→ **Task to carry out**
Pick out and copy every line below that has the word "бути".

───── Supplied data ─────

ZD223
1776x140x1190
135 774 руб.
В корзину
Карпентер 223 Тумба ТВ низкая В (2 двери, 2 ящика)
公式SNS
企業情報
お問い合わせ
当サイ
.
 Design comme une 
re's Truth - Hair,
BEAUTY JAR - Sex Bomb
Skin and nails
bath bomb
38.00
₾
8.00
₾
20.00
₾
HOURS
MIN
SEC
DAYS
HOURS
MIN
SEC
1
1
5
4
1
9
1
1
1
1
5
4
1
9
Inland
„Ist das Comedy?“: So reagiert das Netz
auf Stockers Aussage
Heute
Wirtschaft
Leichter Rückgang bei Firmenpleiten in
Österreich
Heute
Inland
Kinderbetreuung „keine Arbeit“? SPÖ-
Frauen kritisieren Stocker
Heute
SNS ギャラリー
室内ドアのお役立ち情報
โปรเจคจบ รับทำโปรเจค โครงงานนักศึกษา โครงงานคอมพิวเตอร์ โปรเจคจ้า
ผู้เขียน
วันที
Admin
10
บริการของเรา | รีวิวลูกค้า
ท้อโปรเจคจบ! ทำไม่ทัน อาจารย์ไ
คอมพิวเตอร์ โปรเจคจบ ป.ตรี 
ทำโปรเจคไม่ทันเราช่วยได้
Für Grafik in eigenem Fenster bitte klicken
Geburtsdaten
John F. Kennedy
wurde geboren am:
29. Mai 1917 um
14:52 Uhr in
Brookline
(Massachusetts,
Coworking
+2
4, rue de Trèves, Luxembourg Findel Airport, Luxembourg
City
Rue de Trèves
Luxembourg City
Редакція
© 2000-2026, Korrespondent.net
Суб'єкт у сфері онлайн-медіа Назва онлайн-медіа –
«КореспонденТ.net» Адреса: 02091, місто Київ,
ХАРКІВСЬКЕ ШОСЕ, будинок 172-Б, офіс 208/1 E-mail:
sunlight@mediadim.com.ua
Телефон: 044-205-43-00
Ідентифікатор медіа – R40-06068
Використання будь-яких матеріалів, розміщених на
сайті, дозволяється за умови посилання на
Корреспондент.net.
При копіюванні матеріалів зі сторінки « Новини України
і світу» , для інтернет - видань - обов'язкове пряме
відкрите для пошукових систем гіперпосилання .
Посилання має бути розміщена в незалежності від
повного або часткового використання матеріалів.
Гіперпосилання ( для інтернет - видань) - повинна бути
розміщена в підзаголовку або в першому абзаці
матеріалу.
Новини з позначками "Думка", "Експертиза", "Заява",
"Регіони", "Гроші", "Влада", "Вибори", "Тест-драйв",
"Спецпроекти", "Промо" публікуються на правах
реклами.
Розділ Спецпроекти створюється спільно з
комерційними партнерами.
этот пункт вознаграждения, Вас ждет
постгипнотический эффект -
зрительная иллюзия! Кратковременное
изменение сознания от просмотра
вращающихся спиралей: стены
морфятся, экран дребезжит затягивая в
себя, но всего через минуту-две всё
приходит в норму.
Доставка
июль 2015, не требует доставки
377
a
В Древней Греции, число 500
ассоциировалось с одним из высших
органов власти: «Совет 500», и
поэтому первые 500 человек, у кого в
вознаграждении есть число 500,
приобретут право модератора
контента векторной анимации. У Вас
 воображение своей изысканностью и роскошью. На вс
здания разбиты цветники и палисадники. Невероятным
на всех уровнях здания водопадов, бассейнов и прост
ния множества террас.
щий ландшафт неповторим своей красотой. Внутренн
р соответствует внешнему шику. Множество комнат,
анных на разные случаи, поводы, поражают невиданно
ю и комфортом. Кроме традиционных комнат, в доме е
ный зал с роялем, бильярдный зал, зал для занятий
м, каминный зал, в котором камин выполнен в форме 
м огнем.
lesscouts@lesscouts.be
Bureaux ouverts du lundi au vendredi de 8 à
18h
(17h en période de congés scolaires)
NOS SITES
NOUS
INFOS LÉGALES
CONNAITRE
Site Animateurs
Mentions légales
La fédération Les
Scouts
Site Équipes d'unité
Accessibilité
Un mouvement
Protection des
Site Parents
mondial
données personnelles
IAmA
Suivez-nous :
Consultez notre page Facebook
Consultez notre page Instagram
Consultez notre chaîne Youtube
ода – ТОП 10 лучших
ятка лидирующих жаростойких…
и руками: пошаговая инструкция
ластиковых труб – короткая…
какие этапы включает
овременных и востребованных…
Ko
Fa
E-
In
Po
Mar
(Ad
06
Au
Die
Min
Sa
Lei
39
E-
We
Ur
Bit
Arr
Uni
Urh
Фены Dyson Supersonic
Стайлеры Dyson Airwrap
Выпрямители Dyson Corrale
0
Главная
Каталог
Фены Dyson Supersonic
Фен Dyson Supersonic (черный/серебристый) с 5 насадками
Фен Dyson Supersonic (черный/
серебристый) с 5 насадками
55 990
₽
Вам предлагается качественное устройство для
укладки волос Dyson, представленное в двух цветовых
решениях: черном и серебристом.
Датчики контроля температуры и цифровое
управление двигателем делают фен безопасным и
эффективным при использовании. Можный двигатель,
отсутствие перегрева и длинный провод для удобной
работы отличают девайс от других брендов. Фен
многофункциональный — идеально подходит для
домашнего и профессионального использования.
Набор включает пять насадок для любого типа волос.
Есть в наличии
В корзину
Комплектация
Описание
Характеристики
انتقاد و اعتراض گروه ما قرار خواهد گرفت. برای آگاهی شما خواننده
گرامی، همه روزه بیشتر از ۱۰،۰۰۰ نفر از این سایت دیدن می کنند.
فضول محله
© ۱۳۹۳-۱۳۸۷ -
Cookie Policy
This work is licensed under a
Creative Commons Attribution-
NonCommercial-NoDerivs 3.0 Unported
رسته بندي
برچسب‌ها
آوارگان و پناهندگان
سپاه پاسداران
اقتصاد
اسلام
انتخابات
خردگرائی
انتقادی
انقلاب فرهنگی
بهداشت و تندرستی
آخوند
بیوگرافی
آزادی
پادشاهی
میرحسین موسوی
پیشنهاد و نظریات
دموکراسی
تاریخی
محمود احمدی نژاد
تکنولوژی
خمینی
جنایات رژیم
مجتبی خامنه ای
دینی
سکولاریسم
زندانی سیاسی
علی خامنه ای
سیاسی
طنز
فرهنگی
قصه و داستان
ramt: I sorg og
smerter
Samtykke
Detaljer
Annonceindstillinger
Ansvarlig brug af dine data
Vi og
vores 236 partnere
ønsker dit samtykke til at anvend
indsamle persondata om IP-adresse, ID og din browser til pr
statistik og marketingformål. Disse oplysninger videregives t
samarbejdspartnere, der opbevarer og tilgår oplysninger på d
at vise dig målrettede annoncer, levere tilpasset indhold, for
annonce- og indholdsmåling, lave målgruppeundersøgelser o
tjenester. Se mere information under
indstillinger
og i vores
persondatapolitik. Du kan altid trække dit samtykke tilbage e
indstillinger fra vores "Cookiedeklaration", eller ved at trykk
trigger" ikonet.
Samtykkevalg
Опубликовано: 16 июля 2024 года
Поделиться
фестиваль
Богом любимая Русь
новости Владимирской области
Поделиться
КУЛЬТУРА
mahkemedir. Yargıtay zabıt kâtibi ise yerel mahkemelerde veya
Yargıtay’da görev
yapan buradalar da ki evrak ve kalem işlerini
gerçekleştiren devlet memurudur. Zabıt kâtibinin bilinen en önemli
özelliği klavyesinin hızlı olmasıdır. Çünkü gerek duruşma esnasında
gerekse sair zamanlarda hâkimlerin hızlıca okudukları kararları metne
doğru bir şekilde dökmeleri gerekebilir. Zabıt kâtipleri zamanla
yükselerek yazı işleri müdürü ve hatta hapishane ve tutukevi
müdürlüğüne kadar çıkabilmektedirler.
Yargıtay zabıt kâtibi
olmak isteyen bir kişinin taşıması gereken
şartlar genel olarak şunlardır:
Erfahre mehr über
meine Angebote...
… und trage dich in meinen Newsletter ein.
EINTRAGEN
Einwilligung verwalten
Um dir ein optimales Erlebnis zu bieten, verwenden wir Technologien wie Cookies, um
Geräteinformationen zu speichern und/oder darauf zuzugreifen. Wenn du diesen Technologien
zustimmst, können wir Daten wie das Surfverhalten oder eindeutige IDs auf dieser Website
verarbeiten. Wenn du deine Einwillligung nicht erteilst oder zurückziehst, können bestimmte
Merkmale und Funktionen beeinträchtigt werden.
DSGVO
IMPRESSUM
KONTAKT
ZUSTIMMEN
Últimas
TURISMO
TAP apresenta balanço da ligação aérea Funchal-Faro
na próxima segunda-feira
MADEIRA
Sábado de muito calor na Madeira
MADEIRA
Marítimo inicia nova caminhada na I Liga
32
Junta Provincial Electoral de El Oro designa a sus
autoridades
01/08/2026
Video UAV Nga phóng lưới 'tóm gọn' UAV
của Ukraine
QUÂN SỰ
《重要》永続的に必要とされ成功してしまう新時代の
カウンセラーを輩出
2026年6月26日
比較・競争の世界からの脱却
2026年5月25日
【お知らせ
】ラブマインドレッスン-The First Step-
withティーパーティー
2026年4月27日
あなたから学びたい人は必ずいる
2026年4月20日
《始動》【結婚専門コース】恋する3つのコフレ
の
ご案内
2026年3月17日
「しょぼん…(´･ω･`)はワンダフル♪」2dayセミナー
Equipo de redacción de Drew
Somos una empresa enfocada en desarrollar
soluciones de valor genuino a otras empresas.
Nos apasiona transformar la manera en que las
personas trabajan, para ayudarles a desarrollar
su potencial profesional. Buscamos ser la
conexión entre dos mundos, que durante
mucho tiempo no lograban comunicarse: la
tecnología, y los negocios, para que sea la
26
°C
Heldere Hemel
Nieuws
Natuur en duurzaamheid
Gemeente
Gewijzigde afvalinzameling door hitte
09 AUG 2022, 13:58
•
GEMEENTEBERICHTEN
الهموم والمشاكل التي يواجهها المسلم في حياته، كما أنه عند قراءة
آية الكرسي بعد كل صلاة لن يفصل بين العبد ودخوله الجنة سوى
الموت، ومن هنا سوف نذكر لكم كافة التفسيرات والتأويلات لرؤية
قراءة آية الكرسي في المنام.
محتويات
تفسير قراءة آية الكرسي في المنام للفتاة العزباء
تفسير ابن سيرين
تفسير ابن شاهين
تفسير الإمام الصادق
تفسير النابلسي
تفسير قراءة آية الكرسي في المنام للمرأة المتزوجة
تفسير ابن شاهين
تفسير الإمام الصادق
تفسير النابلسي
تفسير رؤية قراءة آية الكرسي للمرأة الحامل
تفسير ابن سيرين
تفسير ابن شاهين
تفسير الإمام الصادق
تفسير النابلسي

─────

→ **The answer**
Посилання має бути розміщена в незалежності від
Гіперпосилання ( для інтернет - видань) - повинна бути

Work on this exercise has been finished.